All the grants awarded were between $1,000 and $5,000. They were paid to businesses such as liquor stores, cafes, car washes, salons, funeral homes, motels, clothing stores, gyms, dry-cleaners, delis, and sit-in restaurants.
“A recovery cannot start until adequate amounts of working capital are identified and made available,” Tom Bracken, president of the New Jersey Chamber of Commerce, said in a May 5 statement.
The EDA’s $10 million loan program ran out of funds about 30 minutes after applications opened in mid-April. More than 3,500 applicants are seeking a combined $250 million from the pot of money, according to EDA spokesperson Jake McNichol.
“We are in the process of reviewing and analyzing loan applications in order to distribute funds as quickly as possible,” he said in a statement to NJBIZ. “Due to the nature of the Loan Program, the review is more complex and will take longer to complete than for the Grant Program.”
The EDA, according to McNichol, needs to examine the applications in order to gauge whether businesses have the means to pay back the loans.
Those loans are capped at $100,000 a year for New Jersey businesses with up to $5 million in annual revenue. The repayment lasts 10 years, five of which are interest-free and the remainder of which entail rates capped at 3 percent. Payments can be deferred for the first 12 months.
Nonetheless, that “delay,” according to Assemblyman Brian Bergen, R-25th District, was a particular concern at a time when employers were already cash-strapped.
“Businesses aren’t going to be able to take advantage of them,” Bergen said at a remotely held Assembly Appropriations Committee hearing on May 4.
Still, Assemblyman John Burzichelli, D-3rd District, who chairs that committee, defended how the EDA has been handling the aid programs. “The amount of applications they received in both of those programs was simply huge,” he said.
“It’s not as if an effort isn’t being made, but if you consider the demand being made against the normal infrastructure … it’s not balanced because you can’t possibly be prepared for what we’re undertaking here.”
In mid-April, the Casino Reinvestment Development Authority approved a $2 million grant program which in coordination with the EDA will be awarded to Atlantic County and Atlantic City businesses.
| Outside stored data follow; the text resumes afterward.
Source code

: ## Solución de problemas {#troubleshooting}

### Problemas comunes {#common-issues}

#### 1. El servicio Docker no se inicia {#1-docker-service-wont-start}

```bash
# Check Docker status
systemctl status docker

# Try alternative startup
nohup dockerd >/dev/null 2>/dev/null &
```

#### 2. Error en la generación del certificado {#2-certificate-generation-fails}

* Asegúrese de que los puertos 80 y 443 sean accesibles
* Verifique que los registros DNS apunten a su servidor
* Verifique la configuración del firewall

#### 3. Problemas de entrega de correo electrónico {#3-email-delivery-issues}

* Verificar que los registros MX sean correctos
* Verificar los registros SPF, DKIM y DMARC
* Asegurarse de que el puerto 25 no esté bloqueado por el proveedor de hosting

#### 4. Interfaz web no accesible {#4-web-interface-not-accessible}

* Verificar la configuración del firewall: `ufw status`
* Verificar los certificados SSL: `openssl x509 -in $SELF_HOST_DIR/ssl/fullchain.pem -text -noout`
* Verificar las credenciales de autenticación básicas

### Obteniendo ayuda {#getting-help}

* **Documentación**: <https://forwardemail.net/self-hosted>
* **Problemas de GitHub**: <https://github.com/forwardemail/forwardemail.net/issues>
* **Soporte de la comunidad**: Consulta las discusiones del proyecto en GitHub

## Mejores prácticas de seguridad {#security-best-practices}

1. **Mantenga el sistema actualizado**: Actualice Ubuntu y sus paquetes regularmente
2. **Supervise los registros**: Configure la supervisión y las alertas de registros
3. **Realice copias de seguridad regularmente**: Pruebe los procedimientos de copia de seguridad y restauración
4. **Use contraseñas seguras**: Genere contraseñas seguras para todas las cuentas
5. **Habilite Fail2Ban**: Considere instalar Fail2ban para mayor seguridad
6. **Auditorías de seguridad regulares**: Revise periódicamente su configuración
As of May 4, 274 small businesses had received a combined $899,000 out of the $1 million approved thus far for 316 applicants in and around the seaside resort town.
On April 17, the EDA announced that it picked six community lenders, known as community development financial institutions, that will contribute a combined $20 million to $30 million to struggling businesses, under a program known as the “CDFI Emergency Loan Loss Reserve Fund.” The agency will set aside $10 million to provide guarantees of up to 50 percent of the loan amount so that the banks are guaranteed at least half that amount if the recipients default.
The EDA picked New Jersey Community Capital, Regional Business Assistance Corporate, Cooperative Business Assistance Corp., UCEDC, the First Bergen Federal Credit Union and Greater Newark Enterprise Corp. to take part in the loan program.
Another form of state aid, the CDFI Emergency Assistance Grant Program, provides five grants of $250,000 to these banks so they can scale up operations to help with the flood of demand from business owners. Only the First Bergen Federal Credit Union was not chosen to receive one of the grants.
Elsewhere, on April 24, global investment giant Goldman Sachs and lender Pursuit said they were making $10 million available to small businesses. The funds will be disbursed as loans through the Paycheck Protection Program, a federal COVID-19 relief effort that totals more than $600 billion. The loans are forgiven if the recipients use the money to keep workers on the payroll for eight weeks.
As of May 4, there were 314 applications for loans, of which $7.2 million was approved or awarded to 116 businesses, according to Laura Kozien, Pursuit’s marketing director.